Les Échos - Considérez-vous qu'elle marquera la fin des 35 heures ?
Très clairement. La seule protection qui restera pour les salariés, c'est les textes européens (11 heures de repos quotidien minimum, 48 heures de travail hebdomadaire maximum). En clair, les salariés pourront travailler jusqu'à 13 heures par jour ! De plus, la directive européenne sur le temps de travail doit être réexaminée durant la présidence française de l'Union européenne (UE) et je suspecte le gouvernement de vouloir lâcher sur ce point et de céder aux pressions de l'Angleterre, qui veut faire sauter ces ultimes garde-fous.
Les Échos - Force Ouvrière va-t-elle dès lors mener ses propres actions contre la réforme des 35 heures ?
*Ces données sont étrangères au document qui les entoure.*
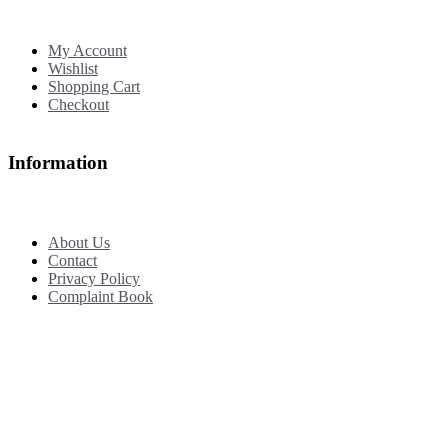
My Account
Wishlist
Shopping Cart
Checkout
Information
About Us
Contact
Privacy Policy
Complaint Book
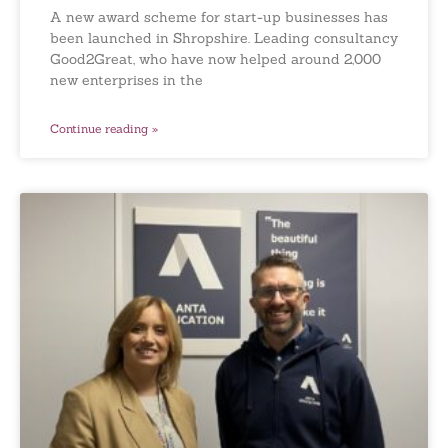
A new award scheme for start-up businesses has
been launched in Shropshire. Leading consultancy
Good2Great, who have now helped around 2,000
new enterprises in the
Continue reading »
Nous allons, sur tous les motifs de mécontentement, réunir rapidement dans les régions nos militants. Nous allons largement informer les salariés de la situation, y compris sur les 35 heures.
Les Échos - Vous appelez à boycotter la prochaine réunion de la Commission nationale de la négociation collective (CNNC). Faut-il en conclure que vous jugez le dialogue désormais impossible avec le gouvernement ?
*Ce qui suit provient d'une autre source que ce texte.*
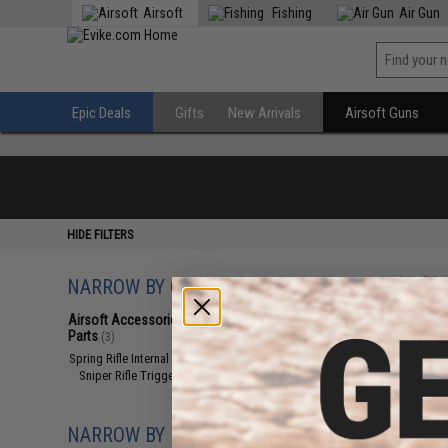
Airsoft
Fishing
Air Gun
Epic Deals
Gifts
New Arrivals
Airsoft Guns
HIDE FILTERS
NARROW BY CATEGORY
Displaying
1
to
3
(o
Airsoft Accessories, Attachments &
Parts
(3)
Spring Rifle Internal Parts
(3)
Sniper Rifle Trigger Assembly
(3)
NARROW BY BRAND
Les relations avec le gouvernement continuent à se tendre et cela ne va pas s'arrêter. Ce n'est pas une question de trahison ou non de la position commune, mais de tactique de l'exécutif. Il multiplie volontairement les dossiers pour en faire passer un maximum dans la précipitation. Ce n'est pas une méthode. Le gouvernement ne débat aucunement des questions de fond, il est uniquement dans l'agitation permanente. On sent bien qu'il veut faire passer des choses en urgence avant la présidence française de l'UE. Le dialogue social ne peut pas exister alors dans de bonnes conditions. Les mécontentements s'accumulent et cela ne pourra pas durer éternellement. Il y aura forcément, à un moment ou l'autre, une explosion sociale.